I did something like Troy did for canoe camping. I bolted a regular cheap lightweight toilet seat to a folding camp stool. Conduit clamps hold the front in place after unfolding. Just set it over a hole on the sandbar. Works OK until a boat comes by. Don't put the roll of toilet paper on the damp sandbar.

X2 on not running a generator.


----------



## NCHillbilly (Feb 13, 2015)

One thing unrelated to bathrooms, but can make all the difference in the world while camping, is to invest in a BIG tarp to string up over the campsite. Can turn a miserable rainy weekend into a fun one.


----------



## Bucky T (Feb 13, 2015)

Toss them a box of wet wipes.  

The grab a tree method works for ladies too.


----------



## 660griz (Feb 13, 2015)

This may help.


----------



## T-N-T (Feb 13, 2015)

When I was a kid my pops told me to find a small diamiter tree and bend it over.
The key is to find a tree that is pliable enough to bend and sit on , but wont break from your weight and leave you dirtier than when you started...  But I have bent many a tree on camping and hunting trips.

Wet wipes can make a decent enough shower for a few days.  Cheap too.


----------



## Artfuldodger (Feb 13, 2015)

Teach them how to straddle dog fennels and duck walk if you have no toilet paper. I try to always carry some of those small packs of Army issue toilet paper for emergency use.


----------



## SGADawg (Feb 13, 2015)

TopherAndTick said:


> When I was a kid my pops told me to find a small diamiter tree and bend it over.
> The key is to find a tree that is pliable enough to bend and sit on , but wont break from your weight and leave you dirtier than when you started...  But I have bent many a tree on camping and hunting trips.
> 
> Wet wipes can make a decent enough shower for a few days.  Cheap too.



And all this time we thought those were Indian guide trees.


----------



## Troy Butler (Feb 13, 2015)

660griz said:


> This may help.



 Thing is I am going to rig me one of them up.
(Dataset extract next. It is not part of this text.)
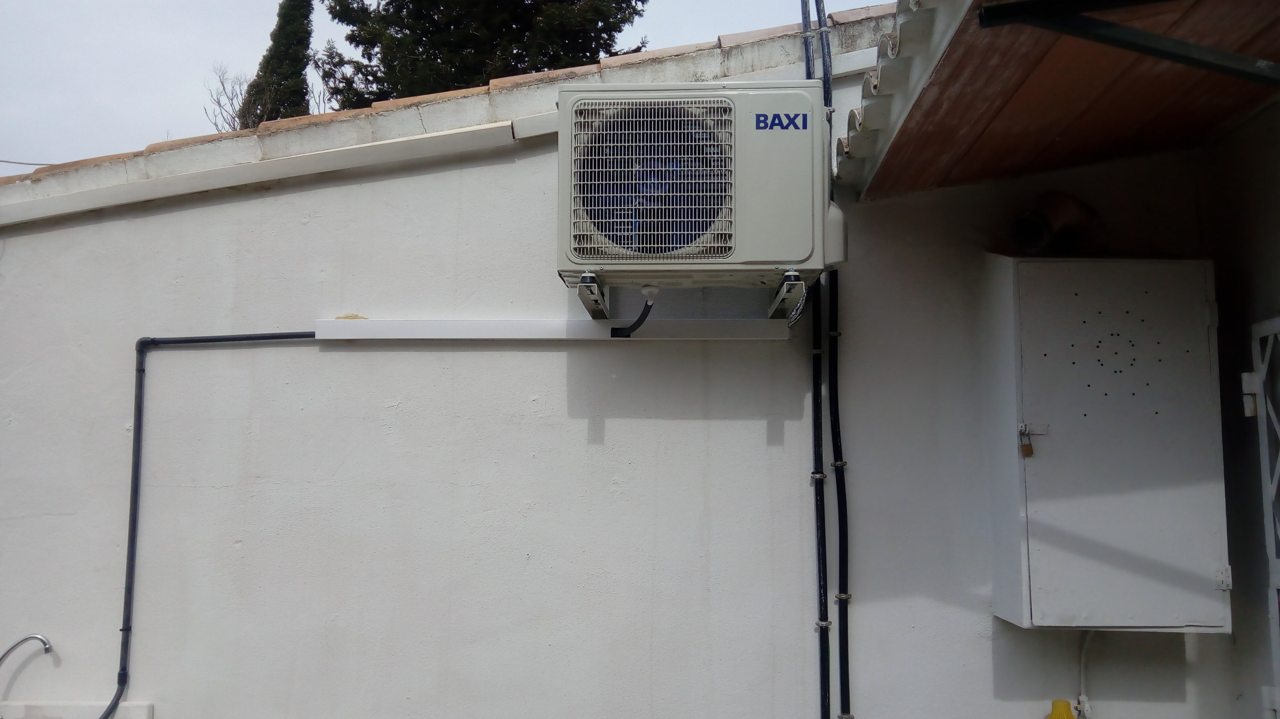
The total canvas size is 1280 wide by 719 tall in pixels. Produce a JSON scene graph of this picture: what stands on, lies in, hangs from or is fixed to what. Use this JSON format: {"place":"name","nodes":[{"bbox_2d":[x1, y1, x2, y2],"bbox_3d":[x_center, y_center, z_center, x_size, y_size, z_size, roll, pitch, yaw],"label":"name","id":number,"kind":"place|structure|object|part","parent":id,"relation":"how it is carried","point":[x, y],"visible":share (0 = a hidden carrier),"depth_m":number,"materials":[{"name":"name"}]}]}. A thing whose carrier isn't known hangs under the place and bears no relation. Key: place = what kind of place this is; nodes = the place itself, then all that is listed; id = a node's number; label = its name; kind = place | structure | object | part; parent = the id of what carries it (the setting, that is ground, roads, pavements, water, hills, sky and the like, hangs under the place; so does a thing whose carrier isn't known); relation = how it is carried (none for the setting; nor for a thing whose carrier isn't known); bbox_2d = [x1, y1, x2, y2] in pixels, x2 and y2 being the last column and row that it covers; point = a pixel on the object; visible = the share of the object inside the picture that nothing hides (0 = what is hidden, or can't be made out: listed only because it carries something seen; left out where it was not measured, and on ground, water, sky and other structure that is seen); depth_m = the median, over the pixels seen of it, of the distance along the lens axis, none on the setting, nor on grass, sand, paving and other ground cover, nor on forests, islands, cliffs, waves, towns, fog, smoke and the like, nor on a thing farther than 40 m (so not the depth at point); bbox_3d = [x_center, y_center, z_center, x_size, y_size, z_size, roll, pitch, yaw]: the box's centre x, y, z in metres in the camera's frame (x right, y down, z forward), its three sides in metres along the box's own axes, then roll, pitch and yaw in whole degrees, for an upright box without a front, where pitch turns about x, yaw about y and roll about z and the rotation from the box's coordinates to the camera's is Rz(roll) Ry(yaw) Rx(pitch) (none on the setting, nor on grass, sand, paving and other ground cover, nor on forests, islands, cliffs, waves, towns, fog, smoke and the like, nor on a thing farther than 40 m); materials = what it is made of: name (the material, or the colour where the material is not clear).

To funny


----------



## T-N-T (Feb 13, 2015)

SGADawg said:


> And all this time we thought those were Indian guide trees.



I never put two and too together, but you might be on to something!


----------



## Flaustin1 (Feb 13, 2015)

Thanks again fellas.


----------



## tim scott (Feb 19, 2015)

I think we need to define things first.... primitive camping with wife (now ex) or girlfriend is a hotel without room service. so special needs are met by hauling three sacks of groceries to the room, along with a bottle of my favorite adult beverage. water never a problem but she has to go get her own ice cubes. 
tim


----------



## tsharp (Feb 27, 2015)

Cut the bottom off a 5 gals bucket and use it like that, just make sure they are some straight shooters. If not let them keep the bucket.


----------



## Artfuldodger (Feb 27, 2015)

tsharp said:


> Cut the bottom off a 5 gals bucket and use it like that, just make sure they are some straight shooters. If not let them keep the bucket.



Make sure all meals consist of cheese and no fiber.


----------